In this case Mrs Gilderdale had discussed what to do with her daughter before acting. Her daughter had suffered from ME for 17 years. She was paralysed from the waist down, unable to speak, eat or drink and was fed through a tube.

She communicated with her parents through a form of sign language they devised themselves. She had also developed suicidal thoughts, which she published on an online forum.

And she had left a living will as well as a ‘do not resuscitate’ note on her medical records and considered ending her life at Dignitas, the Swiss-based assisted suicide clinic.

These two cases are fundamentally different and in both the juries should and can be rightly pleased that justice was done. There is no postcode lottery of justice, as some in the media tried to suggest at the time. The cases were utterly different and that’s why the laws we have in this area work so well. The only change now is that under this new guidance Mrs Gilderdale may have been spared the additional pain of being tried for murder.

On a slightly more grotesque level, policymakers have to consider that the relatives of a rich aunt might decide to hasten her exit from this life in order to collect their inheritance.

While this might be an unsavoury thought it is one of the fundamental reasons why changing the law on assisted suicide is impractical. Murder could effectively be hidden as assisted suicide.

And which is the more morally repugnant? That people suffer degenerative diseases and die with less dignity than they might have wanted, or that murderers are able to get away with it because they manipulate the law created to allow people to die with that level of dignity that we’d all like?

Of course, what the case of Debbie Purdy and the subsequent guidance from the DPP has provided us with is a third way. Essentially it creates circumstances in which the Crown Prosecution Service can state that prosecution of a certain individual for assisting the suicide of another “is not in the public interest”. That doesn’t make it legal but it does mean accompanying loved ones to Switzerland in order to be with them when they commit suicide is less likely to end in a prison sentence for those left behind.

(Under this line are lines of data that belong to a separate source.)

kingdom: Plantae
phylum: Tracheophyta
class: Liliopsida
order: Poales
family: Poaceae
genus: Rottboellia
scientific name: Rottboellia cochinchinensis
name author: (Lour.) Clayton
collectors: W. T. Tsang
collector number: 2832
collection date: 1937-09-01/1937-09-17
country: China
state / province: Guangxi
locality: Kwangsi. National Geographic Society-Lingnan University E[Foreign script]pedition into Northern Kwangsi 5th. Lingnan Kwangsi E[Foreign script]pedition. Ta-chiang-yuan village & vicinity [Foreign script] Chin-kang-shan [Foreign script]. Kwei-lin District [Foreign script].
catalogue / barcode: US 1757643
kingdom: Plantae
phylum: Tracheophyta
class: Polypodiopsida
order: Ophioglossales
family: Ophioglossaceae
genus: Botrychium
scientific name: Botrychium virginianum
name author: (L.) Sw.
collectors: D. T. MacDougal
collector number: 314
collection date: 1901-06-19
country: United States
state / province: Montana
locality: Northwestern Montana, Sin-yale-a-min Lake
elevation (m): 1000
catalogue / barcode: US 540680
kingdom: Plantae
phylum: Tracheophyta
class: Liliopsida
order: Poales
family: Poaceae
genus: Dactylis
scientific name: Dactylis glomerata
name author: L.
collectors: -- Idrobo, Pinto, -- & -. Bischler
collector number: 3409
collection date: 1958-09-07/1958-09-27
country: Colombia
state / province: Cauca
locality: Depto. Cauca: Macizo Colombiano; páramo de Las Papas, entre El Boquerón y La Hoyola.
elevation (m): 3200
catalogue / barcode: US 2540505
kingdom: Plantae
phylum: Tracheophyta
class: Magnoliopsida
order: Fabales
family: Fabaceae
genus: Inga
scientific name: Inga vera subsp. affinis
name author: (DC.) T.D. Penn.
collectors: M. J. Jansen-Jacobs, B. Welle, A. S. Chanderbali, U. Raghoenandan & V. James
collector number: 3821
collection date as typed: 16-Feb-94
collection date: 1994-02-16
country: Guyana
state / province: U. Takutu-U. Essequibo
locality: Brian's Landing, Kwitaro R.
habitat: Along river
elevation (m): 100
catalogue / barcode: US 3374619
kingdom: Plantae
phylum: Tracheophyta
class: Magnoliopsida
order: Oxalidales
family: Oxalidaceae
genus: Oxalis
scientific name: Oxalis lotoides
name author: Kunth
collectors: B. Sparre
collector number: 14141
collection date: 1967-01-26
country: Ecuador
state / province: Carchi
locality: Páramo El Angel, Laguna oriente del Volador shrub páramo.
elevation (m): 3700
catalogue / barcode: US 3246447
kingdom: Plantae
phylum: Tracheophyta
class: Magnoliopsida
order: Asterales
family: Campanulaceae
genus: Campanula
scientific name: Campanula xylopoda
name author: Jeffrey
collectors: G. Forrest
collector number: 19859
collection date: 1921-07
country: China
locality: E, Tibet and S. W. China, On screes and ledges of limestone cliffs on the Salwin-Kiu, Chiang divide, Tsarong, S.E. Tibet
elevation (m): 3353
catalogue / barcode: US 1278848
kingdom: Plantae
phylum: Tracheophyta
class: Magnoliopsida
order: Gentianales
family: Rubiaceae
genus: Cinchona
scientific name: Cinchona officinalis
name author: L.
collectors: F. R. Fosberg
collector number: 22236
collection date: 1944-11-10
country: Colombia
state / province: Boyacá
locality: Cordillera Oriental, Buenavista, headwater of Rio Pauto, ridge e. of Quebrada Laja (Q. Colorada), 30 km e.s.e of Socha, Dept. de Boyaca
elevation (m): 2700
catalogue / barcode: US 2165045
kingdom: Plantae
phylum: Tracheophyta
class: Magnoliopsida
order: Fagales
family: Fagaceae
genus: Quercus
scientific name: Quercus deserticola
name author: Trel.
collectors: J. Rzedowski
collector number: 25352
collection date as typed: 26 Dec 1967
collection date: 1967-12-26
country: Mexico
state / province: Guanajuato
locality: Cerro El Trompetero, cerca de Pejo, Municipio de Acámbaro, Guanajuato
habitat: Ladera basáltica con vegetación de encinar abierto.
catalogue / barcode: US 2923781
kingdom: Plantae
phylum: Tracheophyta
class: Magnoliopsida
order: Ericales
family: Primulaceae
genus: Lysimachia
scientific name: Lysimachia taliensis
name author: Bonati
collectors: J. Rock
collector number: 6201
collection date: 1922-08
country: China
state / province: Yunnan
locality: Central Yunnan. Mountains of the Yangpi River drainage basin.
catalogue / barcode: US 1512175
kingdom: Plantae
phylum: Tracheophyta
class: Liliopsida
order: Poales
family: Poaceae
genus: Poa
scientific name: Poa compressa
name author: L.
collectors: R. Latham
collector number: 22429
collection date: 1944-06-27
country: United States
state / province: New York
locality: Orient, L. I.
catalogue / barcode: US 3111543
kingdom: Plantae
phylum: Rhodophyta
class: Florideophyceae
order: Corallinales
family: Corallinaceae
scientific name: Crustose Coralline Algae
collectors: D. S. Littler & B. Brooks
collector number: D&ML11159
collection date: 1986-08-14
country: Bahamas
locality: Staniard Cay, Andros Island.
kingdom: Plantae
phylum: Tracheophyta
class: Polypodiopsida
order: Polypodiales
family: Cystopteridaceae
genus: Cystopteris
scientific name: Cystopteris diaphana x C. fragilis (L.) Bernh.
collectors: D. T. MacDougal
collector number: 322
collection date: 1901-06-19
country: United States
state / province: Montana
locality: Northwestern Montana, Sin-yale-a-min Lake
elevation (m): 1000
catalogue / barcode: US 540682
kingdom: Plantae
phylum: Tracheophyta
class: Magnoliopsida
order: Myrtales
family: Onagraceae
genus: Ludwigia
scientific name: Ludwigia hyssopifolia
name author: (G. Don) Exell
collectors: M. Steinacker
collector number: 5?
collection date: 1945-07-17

As always with this subject emotions will run high and I’m entirely sympathetic to the arguments put forward by those who say that they want the right to die with dignity. I watched my mother die from cancer three years ago and had often had philosophical discussions with her prior to her becoming ill about how she would rather die than become so ill that her family had to care for her.

In some ways my family was fortunate that my mother’s illness did not drag on. This might sound heartless but it’s not meant to be. I’m simply grateful she didn’t suffer. If I’m totally honest I’m also grateful I didn’t have to watch her suffer for too long before she died because, as much as I tried to stay positive and lighthearted, every weekend that I spent with her in her final six months broke my heart. Watching my father suffering in his own quiet, dignified way will remain with me for the rest of my life.

And if she had asked me to help her end her life I would like to think I wouldn’t have hesitated to help her. The problem is I simply do not know if I would have been brave enough to.

I’d like to think I would. And I think anyone that does is committing a very courageous final act of love.

But doing any more than has been done today by the DPP, creating a law that makes assisted suicide legal, is utterly impossible.